[[ Source records, beginning ]]
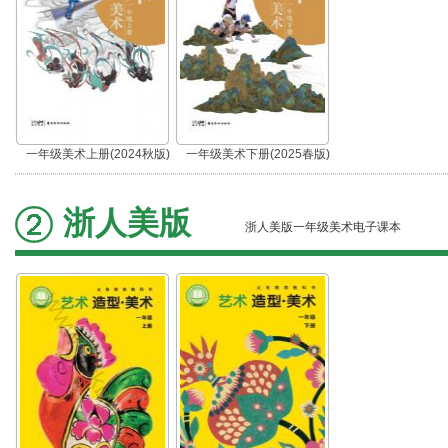
一年级美术上册(2024秋版)
一年级美术下册(2025春版)
浙人美版
浙人美版一年级美术电子课本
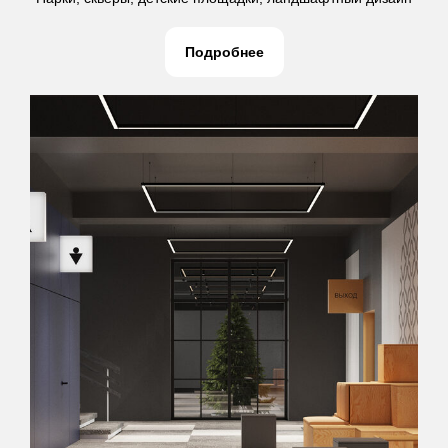
Подробнее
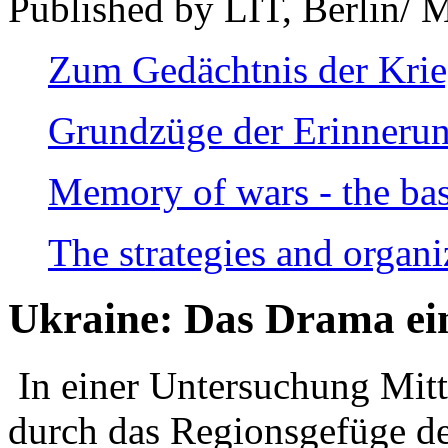
Published by LIT, Berlin/ 
Zum Gedächtnis der Kri
Grundzüge der Erinnerun
Memory of wars - the bas
The strategies and organi
Ukraine: Das Drama ei
In einer Untersuchung Mitte
durch das Regionsgefüge de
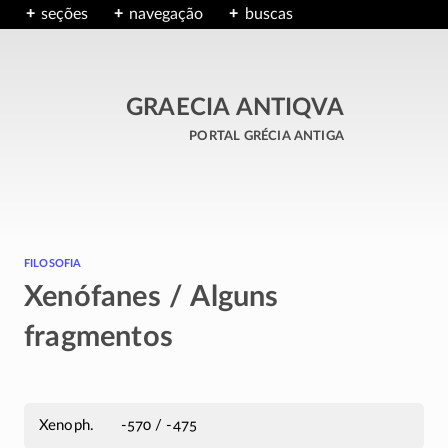
seções
navegação
buscas
GRAECIA ANTIQVA
portal grécia antiga
filosofia
Xenófanes / Alguns
fragmentos
Xenoph.
-570 / -475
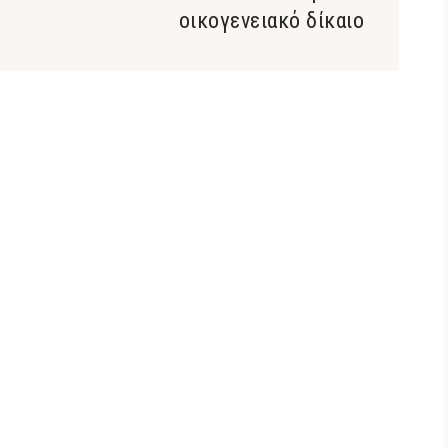
οικογενειακό δίκαιο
[[ Source records, end ]]
#### Your assignment:
Copy every line of text from the material above word for word, leaving out the pictures.

#### Response area:
一年级美术上册(2024秋版)
一年级美术下册(2025春版)
浙人美版
浙人美版一年级美术电子课本
Подробнее
Published by LIT, Berlin/ 
Zum Gedächtnis der Kri
Grundzüge der Erinnerun
Memory of wars - the bas
The strategies and organi
Ukraine: Das Drama ei
In einer Untersuchung Mitte
durch das Regionsgefüge de
seções
navegação
buscas
GRAECIA ANTIQVA
portal grécia antiga
filosofia
Xenófanes / Alguns
fragmentos
Xenoph.
-570 / -475
οικογενειακό δίκαιο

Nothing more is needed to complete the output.